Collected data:

--------

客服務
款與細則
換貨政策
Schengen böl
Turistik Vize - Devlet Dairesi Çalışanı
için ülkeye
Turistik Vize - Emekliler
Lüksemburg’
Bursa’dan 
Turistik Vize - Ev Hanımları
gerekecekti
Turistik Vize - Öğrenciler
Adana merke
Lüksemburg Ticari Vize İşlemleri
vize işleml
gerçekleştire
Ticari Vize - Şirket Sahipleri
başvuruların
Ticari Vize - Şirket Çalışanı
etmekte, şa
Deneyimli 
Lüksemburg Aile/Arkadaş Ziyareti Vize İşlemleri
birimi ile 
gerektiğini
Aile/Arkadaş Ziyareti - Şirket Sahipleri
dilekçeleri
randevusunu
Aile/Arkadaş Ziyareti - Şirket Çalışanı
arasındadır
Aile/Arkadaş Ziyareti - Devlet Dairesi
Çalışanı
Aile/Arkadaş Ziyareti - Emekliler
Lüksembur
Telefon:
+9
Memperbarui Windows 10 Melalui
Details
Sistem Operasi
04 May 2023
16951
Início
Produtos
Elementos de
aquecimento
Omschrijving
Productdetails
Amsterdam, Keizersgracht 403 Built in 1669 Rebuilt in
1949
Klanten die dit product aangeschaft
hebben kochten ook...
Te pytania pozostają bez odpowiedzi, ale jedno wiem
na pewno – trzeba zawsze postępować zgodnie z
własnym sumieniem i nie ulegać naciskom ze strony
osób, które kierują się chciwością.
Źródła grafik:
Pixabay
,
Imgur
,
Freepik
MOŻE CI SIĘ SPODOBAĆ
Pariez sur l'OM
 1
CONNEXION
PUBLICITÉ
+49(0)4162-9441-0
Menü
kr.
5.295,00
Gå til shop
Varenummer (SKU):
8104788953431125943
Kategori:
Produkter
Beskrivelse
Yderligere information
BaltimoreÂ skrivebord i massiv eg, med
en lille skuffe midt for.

--------

### WHAT YOU WILL DO
Starting at the first entry and ending at the last, reproduce each one exactly.

### EXPECTED ANSWER
客服務
款與細則
換貨政策
Schengen böl
Turistik Vize - Devlet Dairesi Çalışanı
için ülkeye
Turistik Vize - Emekliler
Lüksemburg’
Bursa’dan 
Turistik Vize - Ev Hanımları
gerekecekti
Turistik Vize - Öğrenciler
Adana merke
Lüksemburg Ticari Vize İşlemleri
vize işleml
gerçekleştire
Ticari Vize - Şirket Sahipleri
başvuruların
Ticari Vize - Şirket Çalışanı
etmekte, şa
Deneyimli 
Lüksemburg Aile/Arkadaş Ziyareti Vize İşlemleri
birimi ile 
gerektiğini
Aile/Arkadaş Ziyareti - Şirket Sahipleri
dilekçeleri
randevusunu
Aile/Arkadaş Ziyareti - Şirket Çalışanı
arasındadır
Aile/Arkadaş Ziyareti - Devlet Dairesi
Çalışanı
Aile/Arkadaş Ziyareti - Emekliler
Lüksembur
Telefon:
+9
Memperbarui Windows 10 Melalui
Details
Sistem Operasi
04 May 2023
16951
Início
Produtos
Elementos de
aquecimento
Omschrijving
Productdetails
Amsterdam, Keizersgracht 403 Built in 1669 Rebuilt in
1949
Klanten die dit product aangeschaft
hebben kochten ook...
Te pytania pozostają bez odpowiedzi, ale jedno wiem
na pewno – trzeba zawsze postępować zgodnie z
własnym sumieniem i nie ulegać naciskom ze strony
osób, które kierują się chciwością.
Źródła grafik:
Pixabay
,
Imgur
,
Freepik
MOŻE CI SIĘ SPODOBAĆ
Pariez sur l'OM
 1
CONNEXION
PUBLICITÉ
+49(0)4162-9441-0
Menü
kr.
5.295,00
Gå til shop
Varenummer (SKU):
8104788953431125943
Kategori:
Produkter
Beskrivelse
Yderligere information
BaltimoreÂ skrivebord i massiv eg, med
en lille skuffe midt for.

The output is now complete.